Derek McInnes comes home. Nearly a quarter of a century after he last pulled on a Rangers shirt, the former midfielder has walked back through the doors at Ibrox, this time as manager, on a three-year deal.

The club confirmed his appointment on Thursday, drawing a firm line under the brief Rohl era and placing their faith in a coach who knows the Scottish game – and Rangers – as deeply as anyone in the modern era.

A Rangers man returns

McInnes is not arriving as a sentimental choice. He returns to Govan with more than 800 games of managerial experience behind him and a reputation freshly burnished by an outstanding season at Hearts, where he swept the PFA Scotland, SPFL and SFWA Manager of the Year awards.

He also returns as a man who understands the weight of the badge. Between 1995 and 2000, McInnes made over 150 appearances for the club, part of a Rangers side that knew only one standard: winning.

Now, at 54, he inherits that expectation in its most unforgiving form.

"It is a real honour to become the manager of Rangers Football Club," McInnes said, speaking as a boyhood fan handed the job of a lifetime. "It is no secret that I grew up a Rangers supporter, and I am convinced this is the right time to take on this prestigious role given the club’s structure, and leadership from Andrew, the Board, and Jim.

"The demands here are clear, and our supporters rightfully have high expectations. It is up to me, my staff and my players to meet those expectations, and have this club performing as it should.

"There is a lot of hard work ahead, but already the preparations have begun, and I am looking forward to meeting the current squad in the coming weeks and welcoming some new faces."

Building his own dugout team

Rangers have moved quickly to give their new manager a backroom team he trusts. Alan Archibald, Paul Sheerin and Craig Clark will join McInnes at Ibrox, a staff built around familiarity, continuity of ideas and a clear understanding of the domestic landscape.

The message is obvious: this is not a lone rebuild, but a collective one.

McInnes’ managerial journey has taken in St Johnstone, Bristol City, Aberdeen, Kilmarnock and Hearts. Each stop has added another layer of experience in different environments and under different pressures. At Aberdeen he turned a sleeping giant into a persistent challenger. At Kilmarnock and Hearts he reinforced his reputation as a coach who can organise, galvanise and sustain standards across a season.
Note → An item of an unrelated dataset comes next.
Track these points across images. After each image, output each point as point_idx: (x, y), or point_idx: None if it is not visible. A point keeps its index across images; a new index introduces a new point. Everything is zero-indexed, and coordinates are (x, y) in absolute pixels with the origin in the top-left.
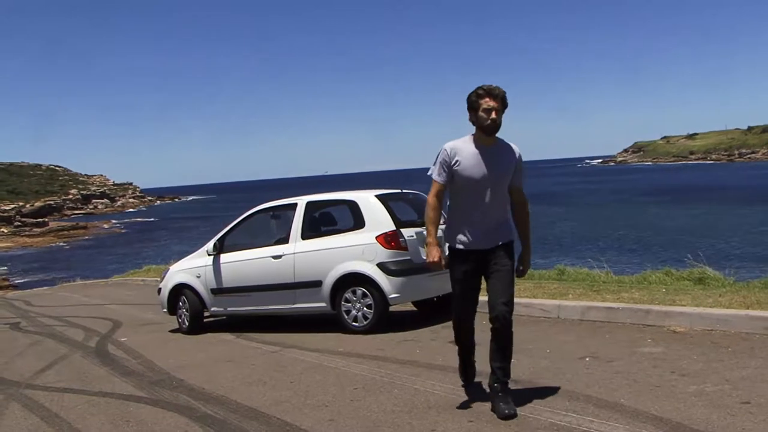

Rangers now expect him to do all of that at a club where second place is never enough.

Rohl out, Salzburg in

His arrival closes the chapter on Rohl, whose departure was confirmed earlier in the week. The German coach has chosen to resume his career in the Austrian Bundesliga with Red Bull Salzburg, a move that underlines the speed with which the landscape can shift at the top end of European football.

Rangers, though, have wasted no time in defining their new direction.

Chairman Andrew Cavenagh underlined the board’s conviction in the appointment. "I am delighted to welcome Derek to Rangers. He is someone we have always rated highly, and we believe he is exactly what this club needs at this moment in time.

"His deep Scottish and Rangers experience are important for us. He knows how to win in this league, and he is coming off an extremely strong season with Hearts."

Expectations, not excuses

That word – expectations – will frame every day of McInnes’ tenure. He knows it. The board knows it. The supporters demand it.

Rangers have not brought back a former player to bask in nostalgia. They have hired a manager hardened by years in dugouts across Scotland and beyond, a coach who has learned how to navigate tight budgets, high-pressure fixtures and dressing rooms that need reshaped on the fly.

Now he steps into a job where the spotlight never moves and the margin for error shrinks to almost nothing.

Preparations, he says, have already started. Soon he will meet the squad, then the new signings, then the cauldron that is Ibrox on a big day.

The romance of a fan returning as manager will last only until the first whistle of the new season. What follows will decide whether this homecoming becomes a defining chapter in Rangers’ modern history or just another brief stop in McInnes’ long managerial journey.